As I left the theater, I heard comments like "dark" and "deep" and "intense." Cabaret is all that. Even though it's a musical, it's a drama set in Nazi-era Germany. We should expect dark, deep and intense. It's also funny, raunchy, and thought provoking.

Even so, there are plenty of laughs. Randy Harrison's Emcee is fantastic. First of all, he has a powerhouse voice. He's also got a fearless take on the role. Sometimes grinning devil, sometimes empathetic, the Emcee is dynamic even as an observer. He also (in makeup at least) looks a lot like Bill Hader from Saturday Night Live.

Andrea Goss as Sally Bowles brings to mind Catherine Zeta-Jones in Chicago in looks, but without the smolder. Sally is bubbly and up-beat, even when she's sad.

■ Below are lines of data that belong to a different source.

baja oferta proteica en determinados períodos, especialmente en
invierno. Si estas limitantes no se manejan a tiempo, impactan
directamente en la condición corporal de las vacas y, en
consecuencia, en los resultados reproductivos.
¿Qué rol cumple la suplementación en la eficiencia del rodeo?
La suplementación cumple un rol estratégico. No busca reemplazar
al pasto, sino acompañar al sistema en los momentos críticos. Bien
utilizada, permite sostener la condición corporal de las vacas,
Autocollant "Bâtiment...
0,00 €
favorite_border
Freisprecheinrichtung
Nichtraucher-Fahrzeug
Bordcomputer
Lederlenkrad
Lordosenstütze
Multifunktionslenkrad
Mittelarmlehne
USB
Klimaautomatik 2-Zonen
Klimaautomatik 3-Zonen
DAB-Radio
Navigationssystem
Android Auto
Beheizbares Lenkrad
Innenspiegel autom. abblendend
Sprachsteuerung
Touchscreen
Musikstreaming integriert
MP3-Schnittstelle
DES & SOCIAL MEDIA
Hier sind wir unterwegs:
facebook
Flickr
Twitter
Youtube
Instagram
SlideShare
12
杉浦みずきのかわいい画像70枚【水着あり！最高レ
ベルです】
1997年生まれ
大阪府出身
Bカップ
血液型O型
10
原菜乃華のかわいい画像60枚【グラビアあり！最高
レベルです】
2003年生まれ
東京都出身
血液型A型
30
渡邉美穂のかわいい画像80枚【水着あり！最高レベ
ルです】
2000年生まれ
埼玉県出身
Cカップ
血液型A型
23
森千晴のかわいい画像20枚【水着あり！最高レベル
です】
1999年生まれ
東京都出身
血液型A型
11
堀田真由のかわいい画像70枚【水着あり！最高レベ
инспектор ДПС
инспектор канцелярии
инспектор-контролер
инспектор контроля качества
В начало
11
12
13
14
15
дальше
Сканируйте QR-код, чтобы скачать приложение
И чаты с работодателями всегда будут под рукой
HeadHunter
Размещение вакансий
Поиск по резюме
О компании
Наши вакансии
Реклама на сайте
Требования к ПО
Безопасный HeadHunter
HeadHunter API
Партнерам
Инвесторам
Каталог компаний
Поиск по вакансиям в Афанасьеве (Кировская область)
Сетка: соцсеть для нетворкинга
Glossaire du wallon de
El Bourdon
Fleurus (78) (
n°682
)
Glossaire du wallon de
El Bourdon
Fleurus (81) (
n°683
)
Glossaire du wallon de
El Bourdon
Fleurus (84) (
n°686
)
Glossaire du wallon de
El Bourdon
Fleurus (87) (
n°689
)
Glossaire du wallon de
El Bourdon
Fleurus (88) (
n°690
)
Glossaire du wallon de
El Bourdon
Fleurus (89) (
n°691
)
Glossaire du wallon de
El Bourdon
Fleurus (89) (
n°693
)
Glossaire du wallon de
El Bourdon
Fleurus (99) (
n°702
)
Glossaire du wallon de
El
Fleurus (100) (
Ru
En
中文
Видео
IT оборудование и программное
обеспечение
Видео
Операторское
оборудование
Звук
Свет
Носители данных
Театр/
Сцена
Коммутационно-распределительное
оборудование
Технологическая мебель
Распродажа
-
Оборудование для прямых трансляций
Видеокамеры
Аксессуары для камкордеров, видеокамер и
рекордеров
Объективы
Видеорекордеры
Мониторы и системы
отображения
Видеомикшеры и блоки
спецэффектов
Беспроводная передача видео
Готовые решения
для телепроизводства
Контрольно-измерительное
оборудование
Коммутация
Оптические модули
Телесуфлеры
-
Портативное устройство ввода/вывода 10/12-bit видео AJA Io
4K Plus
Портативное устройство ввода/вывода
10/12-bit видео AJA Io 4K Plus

In her opening number "Don't Tell Mama," she was very Betty Boop, so she surprised and impressed me when she blew the doors off the final chorus of "Cabaret."

After Randy Harrison, the real standout performer was Shannon Cochran as Cliff's landlady, Frau Schneider. She was strong yet poignant and had an amazing singing voice.

The sets are excellent, and the changes are well-handled. The whole cast was solid, and there's a lot of talent on that stage. If you're up for a well-told,  dark story that'll relieve the tension with a few laughs, Willkommen, Bienvenue, Welcome.